0
votes

We are trying to replicate the WebSphere Traditional (5/6/7/8/9) behaviour about session persistance for servlets and http, but with Hazelcast and Tomcat. Let me explain... WebSphere, even when configured as client to a replication domain, keeps a local register of session data. And this local register works fine even if the server processes that should keep replicated data are shutdown from the very first moment. That is, you start the client, and session persistence works within the servlet container. Obviously, you cannot expect to recover your session in another servlet container if the first one crashes, but your applications work anyway.

On the other hand, Hazelcast client on Tomcat containers expect the Hazelcast server (at least one member of the cluster) to be up and running to initialize. If no cluster member is available, initialization fails, and ... web applications in the Tomcat servlet container do not start right. They won't answer any request.

Furthermore, once initialization fails, only way to recover is to shutdown and re-start the tomcat web containers (once a hazelcast cluster member is online).

This behaviour is a bit harsh on system administrators: no one can guarantee that a backup service as distributed session persistence is online all time. That means that launching a Tomcat client becomes a risky task, with a single point of failure by design, which is undesirable.

Now, maybe I overlooked something, maybe I got something wrong. So, ¿Did someone ever managed to start a Hazelcast client without servers, and how? For us, the difference is decisive: if we cannot make the web container start with the hazelcast server offline, then we must keep going on with WebSphere.

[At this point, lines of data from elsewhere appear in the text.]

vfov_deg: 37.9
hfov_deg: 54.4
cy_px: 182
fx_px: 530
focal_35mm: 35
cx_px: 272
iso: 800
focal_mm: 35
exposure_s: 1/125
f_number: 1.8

We have been trying it on a CentOS 7.5 on Virtual Box 5.2.22, and our Tomcat version is 8.5. Hazelcast client and server is 3.11.1/2.

<group>
    <name>Integracion</name>
    <password></password>
</group>

<network>
  <cluster-members>
    <address>hazelcastsrv1/address>
    <address>hazelcastsrv2</address>
  </cluster-members>
</network>

Sadly, we expect exactly what we get: the reading of the Hazelcast manual suggest that offline servers won't allow tomcat to serve applications. But we cannot beleive what we read, because it makes the library unsafe in a distributed context. We expect to be wrong, and that there are good news around the corner.

2

2 Answers

0
votes

Hazelcast is not "a single point of failure by design". The design is to avoid a single point of failure. Data is mirrored across the nodes by default.

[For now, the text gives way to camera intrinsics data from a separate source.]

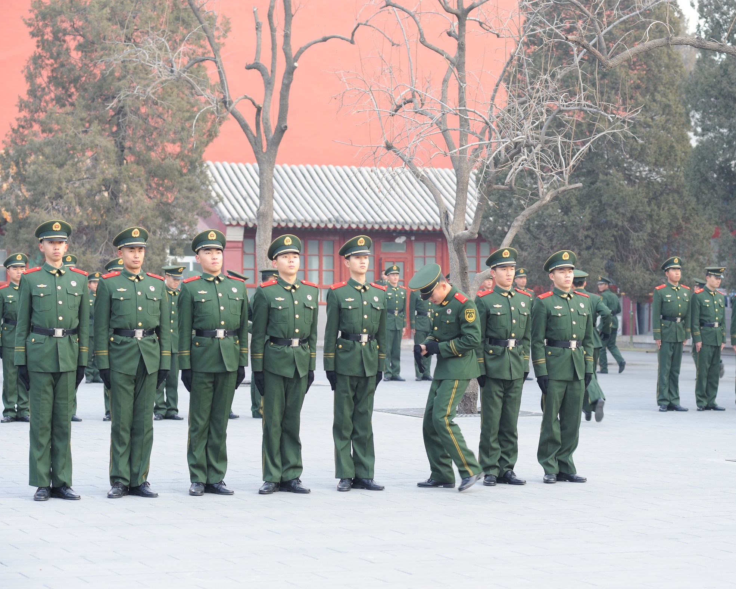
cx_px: 430
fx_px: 2113
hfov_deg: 19.7
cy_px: 295
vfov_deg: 15.9
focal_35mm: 97
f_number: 4.5
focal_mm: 85
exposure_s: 1/80
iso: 200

It's a data grid, you run as many nodes as capacity and resilience requires, and they cluster together.

If you need 3 nodes to be up for successful operations, and also anticipate that 1 might go down, then you need to run 4 in total. Should that 1 failure happen, you have a cluster surviving that is big enough.

0
votes

Power-on/Power-off order is not relevant in Hazelcast, as long as you are providing remaining nodes, during power-off, enough time to let repartitioning complete. For example, in a 4 nodes cluster, if you take out 1 node and give the other 3 room to complete repartitioning then you dont loose the data. If you take out 2 nodes together then the cluster will be without the data whose backup was stored on 1 of the 2 nodes you took out.

For starting up, the startup sequence is not relevant as each node owns certain set of partitions that are determined based on consistent hashing. And this ownership continues to change even if there are nodes leaving/joining a running cluster.